» **Directions for this task**
Starting with the line that contains "Proxy → 所属客户端" and ending with the final line of the data below, print those lines exactly and nothing else.

- - - -

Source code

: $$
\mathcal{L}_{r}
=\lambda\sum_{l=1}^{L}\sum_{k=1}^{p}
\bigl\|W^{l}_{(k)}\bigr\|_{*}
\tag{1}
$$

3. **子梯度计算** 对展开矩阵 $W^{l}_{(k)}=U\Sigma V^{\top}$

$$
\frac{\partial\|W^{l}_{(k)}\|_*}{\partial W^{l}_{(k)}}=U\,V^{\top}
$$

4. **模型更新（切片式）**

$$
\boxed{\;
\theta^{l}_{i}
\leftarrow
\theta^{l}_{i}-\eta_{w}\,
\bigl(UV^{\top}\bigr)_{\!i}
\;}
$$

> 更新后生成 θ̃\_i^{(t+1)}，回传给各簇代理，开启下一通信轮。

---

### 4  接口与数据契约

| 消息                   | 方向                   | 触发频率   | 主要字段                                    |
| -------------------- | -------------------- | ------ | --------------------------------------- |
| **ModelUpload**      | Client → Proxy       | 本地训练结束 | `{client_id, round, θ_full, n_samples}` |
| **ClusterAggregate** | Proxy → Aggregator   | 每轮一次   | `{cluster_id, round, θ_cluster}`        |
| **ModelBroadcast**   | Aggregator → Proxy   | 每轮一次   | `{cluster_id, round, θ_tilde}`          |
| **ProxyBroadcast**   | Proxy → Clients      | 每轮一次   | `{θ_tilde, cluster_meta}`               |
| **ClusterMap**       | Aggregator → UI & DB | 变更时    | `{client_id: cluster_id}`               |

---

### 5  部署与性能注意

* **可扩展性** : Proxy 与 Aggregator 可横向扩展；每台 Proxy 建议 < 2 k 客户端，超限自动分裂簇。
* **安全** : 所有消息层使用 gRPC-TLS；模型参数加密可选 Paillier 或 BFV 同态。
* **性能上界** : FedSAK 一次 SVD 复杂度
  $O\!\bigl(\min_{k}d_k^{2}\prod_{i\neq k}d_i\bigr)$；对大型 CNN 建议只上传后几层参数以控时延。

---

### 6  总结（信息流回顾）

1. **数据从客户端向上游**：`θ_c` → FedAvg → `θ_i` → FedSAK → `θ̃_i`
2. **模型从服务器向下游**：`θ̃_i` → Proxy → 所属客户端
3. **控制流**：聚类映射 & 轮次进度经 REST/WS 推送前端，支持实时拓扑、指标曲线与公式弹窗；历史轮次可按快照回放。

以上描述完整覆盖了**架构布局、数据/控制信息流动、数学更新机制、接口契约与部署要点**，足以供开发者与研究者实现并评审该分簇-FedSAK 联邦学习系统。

- - - -

» **Result for this exercise**
2. **模型从服务器向下游**：`θ̃_i` → Proxy → 所属客户端
3. **控制流**：聚类映射 & 轮次进度经 REST/WS 推送前端，支持实时拓扑、指标曲线与公式弹窗；历史轮次可按快照回放。

以上描述完整覆盖了**架构布局、数据/控制信息流动、数学更新机制、接口契约与部署要点**，足以供开发者与研究者实现并评审该分簇-FedSAK 联邦学习系统。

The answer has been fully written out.